For centuries the oasis had contact with only the few caravan traders that passed along this way via Qara, Qattara and Kerdassa (near Cairo), and the occasional determined pilgrim seeking the famous Oracle of Amun. Even today local traditions and Siwi, the local Berber language, dominate.
Siwa is less about rushing around any major sights than it is about sitting back with a cup of tea or a sheesha and letting the halcyon days wash over you. The hectares of palm groves invite casual strolling, numerous comfortable and cushioned cafes are perfect for chilling and meeting fellow travellers, and dozens of clear springs practically beg for you to dip your toes.
There is no shortage of active, bubbling springs hidden among Siwa’s palm groves.
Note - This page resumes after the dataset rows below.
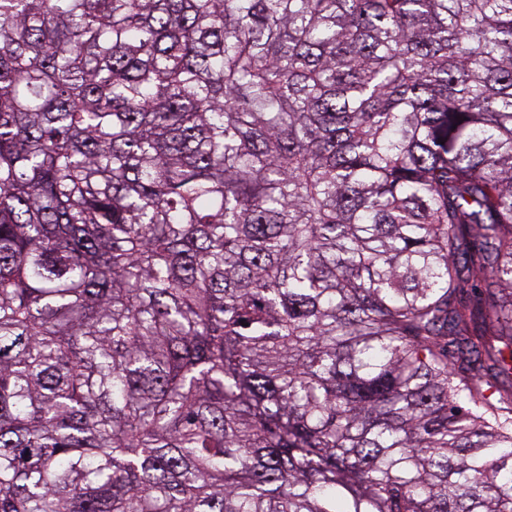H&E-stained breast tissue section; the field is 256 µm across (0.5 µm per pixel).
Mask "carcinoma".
<instances>
[{"mask_svg": "<svg viewBox=\"0 0 512 512\" xmlns=\"http://www.w3.org/2000/svg\"><path fill=\"white\" fill-rule=\"evenodd\" d=\"M0 512H512V0H0Z\"/></svg>", "mask_w": 512, "mask_h": 512, "instance_id": "obj_1", "label": "carcinoma"}]
</instances>
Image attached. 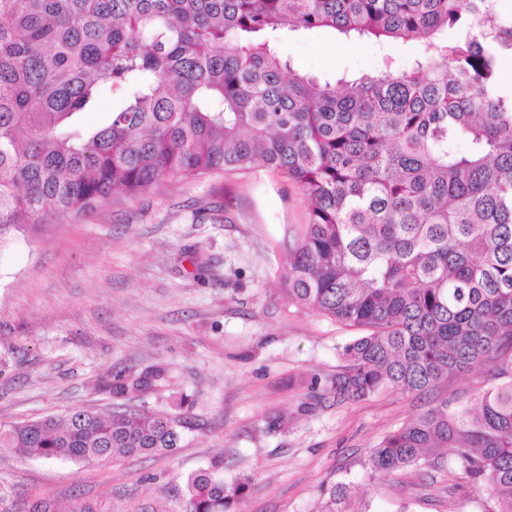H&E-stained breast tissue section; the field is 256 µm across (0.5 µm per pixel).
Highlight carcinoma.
<instances>
[{"label":"carcinoma","instance_id":"carcinoma-1","mask_svg":"<svg viewBox=\"0 0 512 512\" xmlns=\"http://www.w3.org/2000/svg\"><path fill=\"white\" fill-rule=\"evenodd\" d=\"M325 28L409 47L397 72L332 80L282 58L278 34ZM512 12L491 0H0V248L117 191L265 166L296 182L308 222L289 247L288 302L363 333L336 400L431 391L490 366L497 383L387 435L373 473L427 464L486 483L512 512ZM107 119L82 116L104 95ZM165 380L120 372L115 398ZM185 419L148 406L0 426V450L90 463L164 454ZM250 478L214 462L185 512H237ZM316 512H368L346 482Z\"/></svg>","mask_w":512,"mask_h":512}]
</instances>
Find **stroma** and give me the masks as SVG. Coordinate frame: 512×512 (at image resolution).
Masks as SVG:
<instances>
[{
    "instance_id": "35a3bbf8",
    "label": "stroma",
    "mask_w": 512,
    "mask_h": 512,
    "mask_svg": "<svg viewBox=\"0 0 512 512\" xmlns=\"http://www.w3.org/2000/svg\"><path fill=\"white\" fill-rule=\"evenodd\" d=\"M278 51L321 78L382 72L385 53L329 30L282 31ZM401 68L408 48L389 53ZM308 202L282 173L258 167L176 180L118 196L88 217L59 220L0 252V426L67 411L110 413L102 380L165 368L131 405L191 421L166 457L62 463L0 452V512H183L185 478L217 459L251 479L239 512H316L322 485L349 481L370 512H479L487 485L412 467L373 474V448L443 398L489 384L487 366L438 390L384 389L337 401L341 346L359 330L289 304L287 243ZM282 414L284 432L268 417Z\"/></svg>"
}]
</instances>
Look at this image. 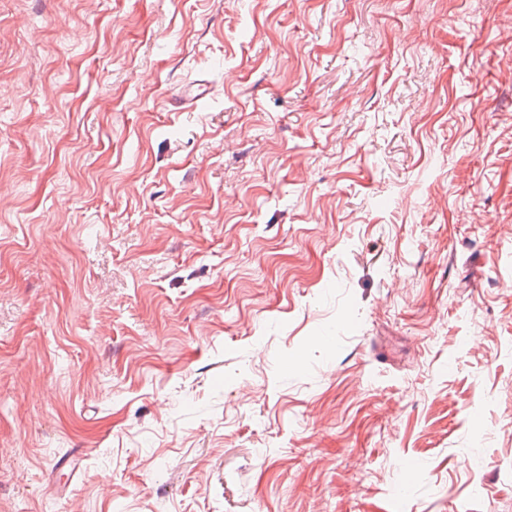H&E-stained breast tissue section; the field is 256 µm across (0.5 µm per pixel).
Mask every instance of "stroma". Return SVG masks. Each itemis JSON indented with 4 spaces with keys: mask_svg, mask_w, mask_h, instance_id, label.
<instances>
[{
    "mask_svg": "<svg viewBox=\"0 0 512 512\" xmlns=\"http://www.w3.org/2000/svg\"><path fill=\"white\" fill-rule=\"evenodd\" d=\"M0 512H512V0H0Z\"/></svg>",
    "mask_w": 512,
    "mask_h": 512,
    "instance_id": "35a3bbf8",
    "label": "stroma"
}]
</instances>
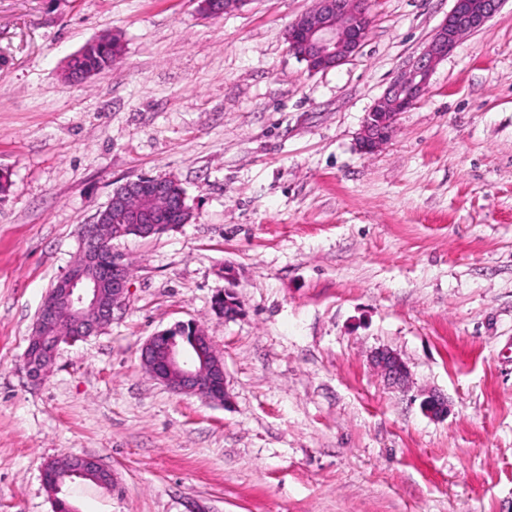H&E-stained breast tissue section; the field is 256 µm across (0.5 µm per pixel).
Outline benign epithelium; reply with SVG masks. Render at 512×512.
Masks as SVG:
<instances>
[{
	"label": "benign epithelium",
	"instance_id": "7a95c632",
	"mask_svg": "<svg viewBox=\"0 0 512 512\" xmlns=\"http://www.w3.org/2000/svg\"><path fill=\"white\" fill-rule=\"evenodd\" d=\"M502 4L503 0H453L448 17L427 46L367 112L359 137L363 152L373 153L389 140L398 117L426 93L436 65L464 35L493 18ZM370 24L369 0H316L315 7L289 25L288 51L305 61L312 72L336 68L360 52ZM77 58L75 54L68 61L67 79L82 81L100 73L98 69L78 68ZM171 182L168 177L143 175L116 187L106 204L112 237L134 233L147 238L173 227L166 208L157 206V201L174 196L178 209H185V194L173 195ZM101 234V217L97 215L85 227L79 258L48 290L31 336L38 341L42 354L37 357L26 352L22 357L23 368L33 380L46 375L60 344H69L75 337L83 340L110 323L114 309L129 293L128 272L121 262L114 259L107 268L100 265ZM230 294L226 290L215 297L216 308H224L226 319L239 313L237 299L229 298ZM193 329L197 359L183 355L167 329L146 339L141 347V363L154 380L174 392L223 403L227 400L223 361L204 331L196 325ZM372 362L388 382L397 386L408 382V366L398 355L382 350L375 353ZM422 409L440 418L448 412V404L442 396L431 393L422 401ZM69 471L99 485L112 484V473L93 457L71 456Z\"/></svg>",
	"mask_w": 512,
	"mask_h": 512
}]
</instances>
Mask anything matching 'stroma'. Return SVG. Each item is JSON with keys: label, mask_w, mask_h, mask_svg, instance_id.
<instances>
[{"label": "stroma", "mask_w": 512, "mask_h": 512, "mask_svg": "<svg viewBox=\"0 0 512 512\" xmlns=\"http://www.w3.org/2000/svg\"><path fill=\"white\" fill-rule=\"evenodd\" d=\"M314 4L0 0V512H55L43 473L67 455L113 476L66 484L75 512H512V0L372 154L366 113L452 0H371L361 51L325 72L285 40ZM105 33L122 59L64 80ZM142 175L175 177L189 222L113 241L125 304L32 383L48 289ZM228 285L232 320L212 308ZM188 321L224 361L226 405L141 365ZM379 349L408 386L373 368ZM374 368L388 382L404 386L409 380V369L406 363L395 353L388 350L376 352L372 357Z\"/></svg>", "instance_id": "35a3bbf8"}]
</instances>
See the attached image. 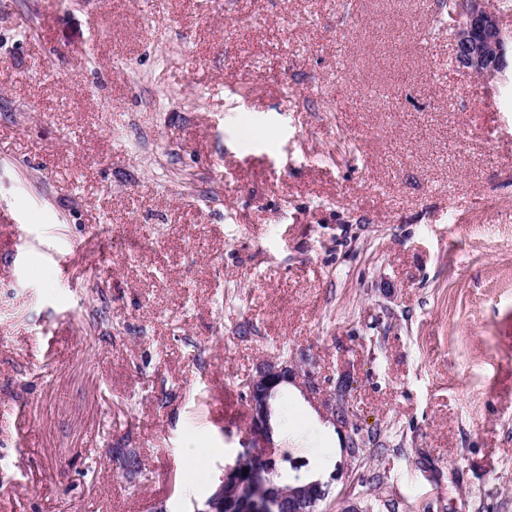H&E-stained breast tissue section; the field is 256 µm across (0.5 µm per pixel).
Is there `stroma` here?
I'll return each instance as SVG.
<instances>
[{
  "label": "stroma",
  "mask_w": 512,
  "mask_h": 512,
  "mask_svg": "<svg viewBox=\"0 0 512 512\" xmlns=\"http://www.w3.org/2000/svg\"><path fill=\"white\" fill-rule=\"evenodd\" d=\"M451 34L436 0H0V512H193L284 350L363 438L281 392L318 512H512V79Z\"/></svg>",
  "instance_id": "obj_1"
}]
</instances>
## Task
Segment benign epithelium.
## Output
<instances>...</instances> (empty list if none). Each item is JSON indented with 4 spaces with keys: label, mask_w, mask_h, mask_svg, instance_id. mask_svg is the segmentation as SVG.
I'll return each mask as SVG.
<instances>
[{
    "label": "benign epithelium",
    "mask_w": 512,
    "mask_h": 512,
    "mask_svg": "<svg viewBox=\"0 0 512 512\" xmlns=\"http://www.w3.org/2000/svg\"><path fill=\"white\" fill-rule=\"evenodd\" d=\"M452 60L456 67L487 82H504L512 76V33L503 25L500 13L487 0H466L465 14L451 26ZM301 388L304 395L326 413L333 425L347 433L346 451L358 453L356 428L346 410L345 392L327 389L314 373L295 359L263 363L246 382L248 392L249 435L242 440L237 461L224 465L210 496L198 512H223L225 494L239 491L249 478L242 475L240 458L275 460L271 418L273 403L288 385ZM294 476L287 485L270 494L273 512H316L317 504L330 492V483L311 481L300 474L301 466L292 465Z\"/></svg>",
    "instance_id": "obj_1"
}]
</instances>
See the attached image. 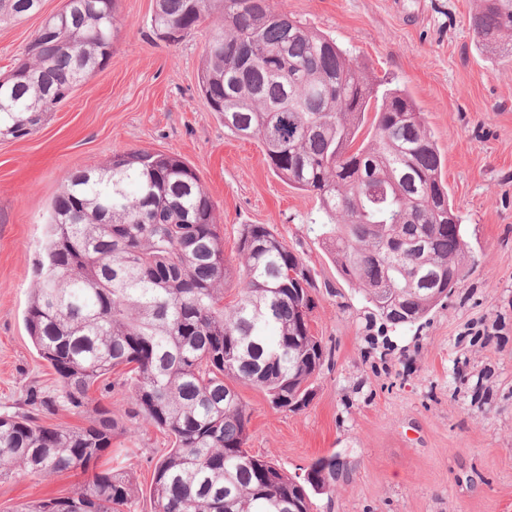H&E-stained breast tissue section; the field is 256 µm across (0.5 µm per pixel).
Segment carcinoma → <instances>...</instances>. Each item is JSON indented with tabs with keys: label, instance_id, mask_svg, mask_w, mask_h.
<instances>
[{
	"label": "carcinoma",
	"instance_id": "carcinoma-1",
	"mask_svg": "<svg viewBox=\"0 0 512 512\" xmlns=\"http://www.w3.org/2000/svg\"><path fill=\"white\" fill-rule=\"evenodd\" d=\"M42 0H0V21H20ZM117 0H66L26 58L0 79V138L30 134L112 55ZM200 90L236 137L258 140L274 173L313 194L330 223L325 245L372 314L393 326L424 318L464 278L466 243L442 180V154L401 89L378 93L331 37L271 0H156L154 31L178 42L212 14ZM470 26L482 46L512 52V0H481ZM372 138L353 148L368 113ZM237 268L224 258L215 205L181 158L139 149L66 173L52 202L44 258L25 325L56 375L32 386L29 410L0 415V479L94 467L68 496L16 512H129L137 487L99 465L112 436L146 422L172 448L153 471V512H309V493L336 489V459L301 481L246 449L250 417L235 385L298 412L323 365L302 322L310 272L265 224H245ZM237 278L233 304L224 285ZM130 387L127 414L92 404L110 376ZM86 416L47 426L40 414Z\"/></svg>",
	"mask_w": 512,
	"mask_h": 512
}]
</instances>
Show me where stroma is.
Wrapping results in <instances>:
<instances>
[{
  "mask_svg": "<svg viewBox=\"0 0 512 512\" xmlns=\"http://www.w3.org/2000/svg\"><path fill=\"white\" fill-rule=\"evenodd\" d=\"M346 50L376 88L415 102L444 165L467 243V273L425 318L391 327L369 317L358 285L323 245L317 199L279 178L261 144L225 131L199 89L206 21L178 43L153 33L155 0H118L112 56L32 134L0 141V414L24 411L29 386L55 376L25 325L36 250L63 172L145 149L192 165L216 206L224 256L238 264L243 225L266 224L302 258L314 301L311 331L326 359L299 412L272 408L250 385L249 450L305 478L320 459L345 469L310 512H512V53L479 45L478 0H272ZM64 0L0 22V77L24 58ZM168 435L140 425L113 438L137 493L149 487ZM83 476L0 480V512L69 495Z\"/></svg>",
  "mask_w": 512,
  "mask_h": 512,
  "instance_id": "obj_1",
  "label": "stroma"
}]
</instances>
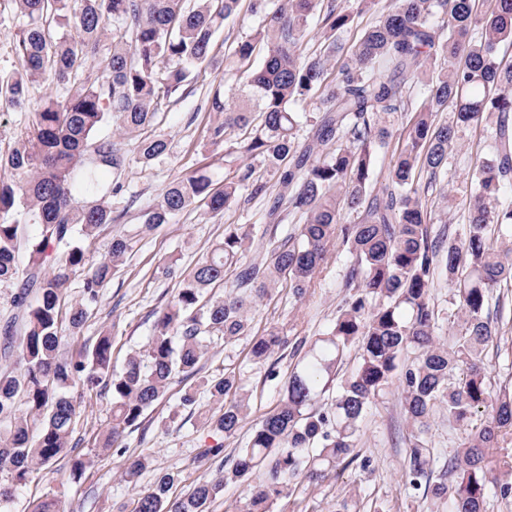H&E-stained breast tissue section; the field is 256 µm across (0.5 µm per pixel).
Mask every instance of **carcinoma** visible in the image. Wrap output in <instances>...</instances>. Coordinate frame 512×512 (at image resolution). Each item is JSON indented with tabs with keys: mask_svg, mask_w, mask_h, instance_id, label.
<instances>
[{
	"mask_svg": "<svg viewBox=\"0 0 512 512\" xmlns=\"http://www.w3.org/2000/svg\"><path fill=\"white\" fill-rule=\"evenodd\" d=\"M26 18L15 43L21 68L0 75V106L31 108L30 88L48 77L63 96L36 105L31 135L0 154V286L21 285L12 297L24 310L23 336L14 343V322L0 326V472L27 480L37 465L72 450L77 417L73 389L105 390L112 397V425L102 443L120 448L126 434L161 398L174 378L183 383L178 407L195 412L204 390L221 405L205 417L216 436L196 456L217 477L185 496L173 495L179 475L163 472L141 491L131 512H207L229 483L246 486L241 512H274L280 499L304 482L317 485L354 462L360 425L369 406L397 392L411 428L406 449L405 490L429 503V512H485L490 490L503 499L512 483V384L495 380L484 351L499 335L489 304L512 281V248L493 237L512 225V207L502 193L512 184V60L499 54L512 46V0H495L480 17L476 0H360L379 17L366 28L340 64L334 37L353 23L336 0H282L272 11L255 0L262 25L237 42L233 56L238 92L207 99L221 117L212 139L229 129L245 131L227 155L257 159L269 179L247 165L212 187L196 171L170 183L159 203L140 215L147 232L161 230L172 215L196 202L213 213L250 202L276 187L269 216H300L273 248L248 241L227 225L224 237L183 279L156 313L147 347L130 355L121 370L112 365V334L97 337L76 360L62 358L61 302L65 286L84 274L80 302L68 325L82 330L100 292L123 265L127 239L112 238L98 263L87 266L97 230L114 222L112 190L102 192L97 174L117 181L131 159L149 164L166 156L169 141L140 132L164 104L216 62L214 38L237 13L239 0H15ZM318 17L325 49L306 54L303 39ZM112 21V47L104 50ZM77 36L51 34L52 24ZM265 45L254 65L256 44ZM100 75L82 78L90 62ZM426 90L407 124L383 182L372 186L381 149L395 137L394 121L405 111L407 83ZM320 101L312 136L299 137L300 115L292 104ZM455 108L449 123L438 112ZM488 121L496 150L476 159L470 175L465 231L432 233L426 193L448 166L462 128ZM109 124L137 139L136 156L124 144L101 136ZM357 221L343 223L344 212ZM34 226L27 257L19 235ZM353 260L345 274L344 305L335 321L296 357L278 406L252 429L232 467L224 468V439L237 435L249 411V396L235 372L216 369L198 380L214 339L251 335L250 314L260 299L287 281L303 298L324 271L331 247ZM251 250L249 259L243 257ZM235 272L233 289L209 296ZM452 287L455 309L448 335L435 334L439 313L431 288L439 274ZM290 344L282 328L252 335L249 356L264 364ZM355 368L339 374L350 350ZM26 413H17V400ZM440 412L464 433L463 440L433 469L428 434ZM152 465L149 454L127 456L122 477L137 483Z\"/></svg>",
	"mask_w": 512,
	"mask_h": 512,
	"instance_id": "cac0c4a2",
	"label": "carcinoma"
}]
</instances>
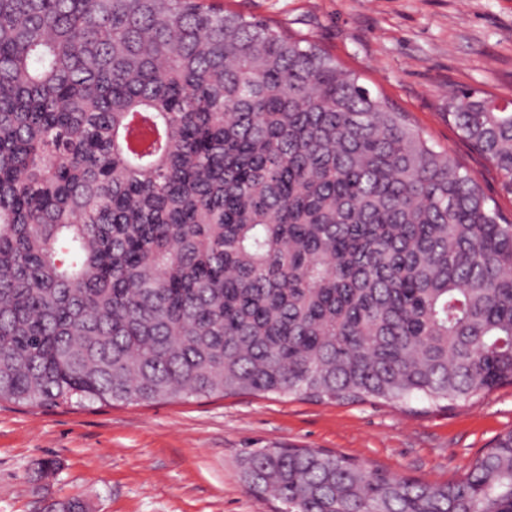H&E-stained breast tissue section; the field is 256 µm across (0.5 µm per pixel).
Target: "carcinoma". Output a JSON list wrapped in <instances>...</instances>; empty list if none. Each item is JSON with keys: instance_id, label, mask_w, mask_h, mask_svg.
<instances>
[{"instance_id": "cac0c4a2", "label": "carcinoma", "mask_w": 512, "mask_h": 512, "mask_svg": "<svg viewBox=\"0 0 512 512\" xmlns=\"http://www.w3.org/2000/svg\"><path fill=\"white\" fill-rule=\"evenodd\" d=\"M448 117L512 190V99ZM512 385V220L315 43L204 0H0V400L453 404ZM288 512H512L460 482L253 448Z\"/></svg>"}]
</instances>
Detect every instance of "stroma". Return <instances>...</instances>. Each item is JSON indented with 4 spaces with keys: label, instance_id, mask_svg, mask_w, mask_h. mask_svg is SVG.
<instances>
[{
    "label": "stroma",
    "instance_id": "obj_1",
    "mask_svg": "<svg viewBox=\"0 0 512 512\" xmlns=\"http://www.w3.org/2000/svg\"><path fill=\"white\" fill-rule=\"evenodd\" d=\"M304 37L406 113L512 219V194L448 120V92L512 98V0H218ZM512 431V385L447 408L276 394L46 409L0 401V512L81 497L90 512H272L246 492L252 448H313L430 483Z\"/></svg>",
    "mask_w": 512,
    "mask_h": 512
}]
</instances>
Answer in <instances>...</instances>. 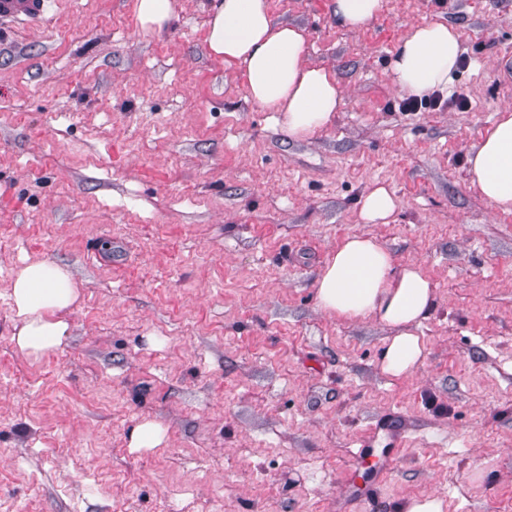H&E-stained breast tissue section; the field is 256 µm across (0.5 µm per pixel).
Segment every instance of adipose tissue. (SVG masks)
<instances>
[{
    "label": "adipose tissue",
    "mask_w": 512,
    "mask_h": 512,
    "mask_svg": "<svg viewBox=\"0 0 512 512\" xmlns=\"http://www.w3.org/2000/svg\"><path fill=\"white\" fill-rule=\"evenodd\" d=\"M385 0H333L337 24L364 29L384 9ZM306 31L276 21L269 0H212L205 44L242 77L255 103L274 112L288 135L303 139L326 128L343 104L334 71L311 64ZM461 55L456 27L442 22L411 25L396 44L392 84L400 95L421 96L447 89ZM471 186L502 212L512 211V107H504L480 144L469 151ZM398 199L371 182L361 195L357 221L391 223ZM318 305L339 319L370 317L393 329L379 358L382 372L405 378L426 361L417 329L436 305L430 277L421 265L396 264L376 239L345 236L326 260L316 281ZM16 318L12 340L26 357L40 358L67 339L69 315L80 290L66 267L42 258L26 259L9 281Z\"/></svg>",
    "instance_id": "ef3b65f1"
}]
</instances>
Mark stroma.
<instances>
[{"label":"stroma","instance_id":"35a3bbf8","mask_svg":"<svg viewBox=\"0 0 512 512\" xmlns=\"http://www.w3.org/2000/svg\"><path fill=\"white\" fill-rule=\"evenodd\" d=\"M210 0L144 34L134 0H56L0 29V512H337L361 442L405 421L394 470L348 512H512V213L468 152L512 103V0H385L360 31L332 0H270L345 99L296 140L210 56ZM461 34L453 104L402 109L412 24ZM399 207L360 224L371 182ZM376 238L431 278L424 367L392 379L389 328L317 304L329 252ZM82 290L54 353L21 355L8 283L26 258ZM163 447L131 451L143 420Z\"/></svg>","mask_w":512,"mask_h":512}]
</instances>
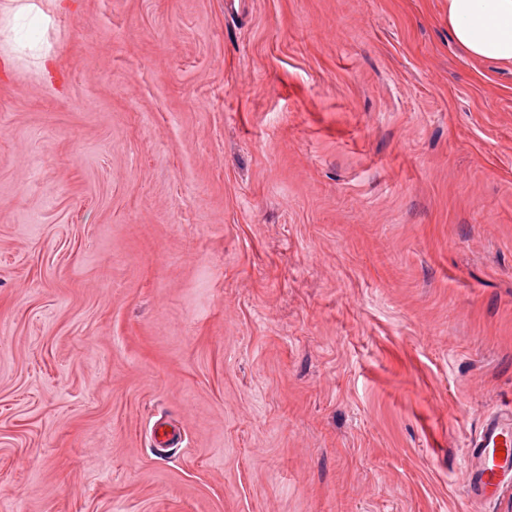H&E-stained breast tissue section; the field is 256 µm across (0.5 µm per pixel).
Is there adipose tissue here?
Returning a JSON list of instances; mask_svg holds the SVG:
<instances>
[{"mask_svg": "<svg viewBox=\"0 0 512 512\" xmlns=\"http://www.w3.org/2000/svg\"><path fill=\"white\" fill-rule=\"evenodd\" d=\"M448 29L471 60L512 66V0H447Z\"/></svg>", "mask_w": 512, "mask_h": 512, "instance_id": "1", "label": "adipose tissue"}]
</instances>
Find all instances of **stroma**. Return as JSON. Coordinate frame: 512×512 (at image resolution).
<instances>
[{"mask_svg":"<svg viewBox=\"0 0 512 512\" xmlns=\"http://www.w3.org/2000/svg\"><path fill=\"white\" fill-rule=\"evenodd\" d=\"M34 2L0 512H512L466 481L512 408V67L446 0Z\"/></svg>","mask_w":512,"mask_h":512,"instance_id":"obj_1","label":"stroma"}]
</instances>
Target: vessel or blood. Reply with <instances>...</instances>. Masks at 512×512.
<instances>
[{"label": "vessel or blood", "instance_id": "1", "mask_svg": "<svg viewBox=\"0 0 512 512\" xmlns=\"http://www.w3.org/2000/svg\"><path fill=\"white\" fill-rule=\"evenodd\" d=\"M475 465L468 476L470 490L478 495L496 492L512 473V415L487 417L473 448Z\"/></svg>", "mask_w": 512, "mask_h": 512}]
</instances>
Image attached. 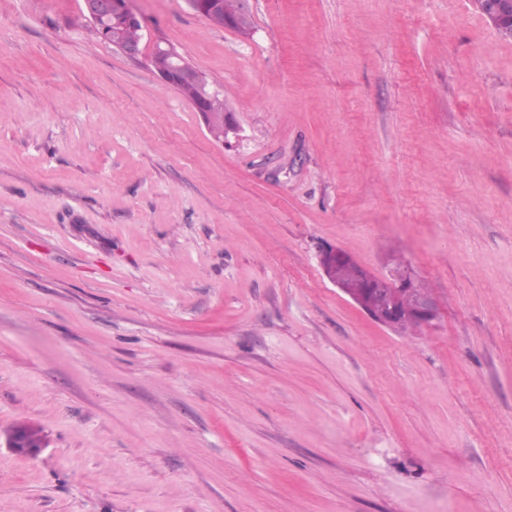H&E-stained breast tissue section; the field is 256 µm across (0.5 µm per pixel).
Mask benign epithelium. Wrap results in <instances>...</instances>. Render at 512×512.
I'll return each mask as SVG.
<instances>
[{
	"instance_id": "benign-epithelium-1",
	"label": "benign epithelium",
	"mask_w": 512,
	"mask_h": 512,
	"mask_svg": "<svg viewBox=\"0 0 512 512\" xmlns=\"http://www.w3.org/2000/svg\"><path fill=\"white\" fill-rule=\"evenodd\" d=\"M476 2L482 14L495 29H512V0H476ZM83 9L90 21L95 24L109 17L116 25L142 23L141 17L135 11L123 7L120 0H83ZM112 46L131 58H136L142 53L141 43L128 42L118 35L113 37ZM154 53L172 61L171 68L160 72L159 77L173 88L177 89L185 83L196 82L197 70L173 46L157 42L154 45ZM338 261L351 262L357 275L367 283L368 288L365 294L368 302L379 304V307L370 314L375 321L394 328L398 326L402 318L407 316L413 317L425 325L431 324L437 318L438 304L436 298L431 294L414 296L410 308L405 312L398 308L394 296L401 289L408 287L406 279L396 278L390 281L380 278L349 254L335 247H328L323 251L320 264L325 270L327 266Z\"/></svg>"
}]
</instances>
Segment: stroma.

The most famous spring is Cleopatra’s Bath, which has crystal-clear natural spring water that gurgles up into a large stone pool, and is a popular bathing spot for locals.
The closest spring to town is Ain al-Arais, a cool, inviting waterhole with a grotto-like bottom, just five minutes’ walk from the central market.
There’s a similar but slightly more secluded pool at Fatnas Spring, the small island in the salty Birket Siwa (Lake Siwa) accessible across a narrow causeway. Nicknamed ‘Fantasy Island’ for its idyllic setting, the pool is about 6km from Siwa Town, and surrounded by palm trees and lush greenery.
A favourite excursion is the cold freshwater lake at Bir Wahed. Once over the top of a high dune, you come to a hot spring, the size of a large jacuzzi, where sulphurous water bubbles in a pool and runs off to irrigate a garden. Cooling down in the lake, and then watching the sun setting over the dunes while soaking in a hot spring is a surreal experience. This spring sits among the dunes on the edge of the Great Sand Sea, and amazing sunsets are guaranteed.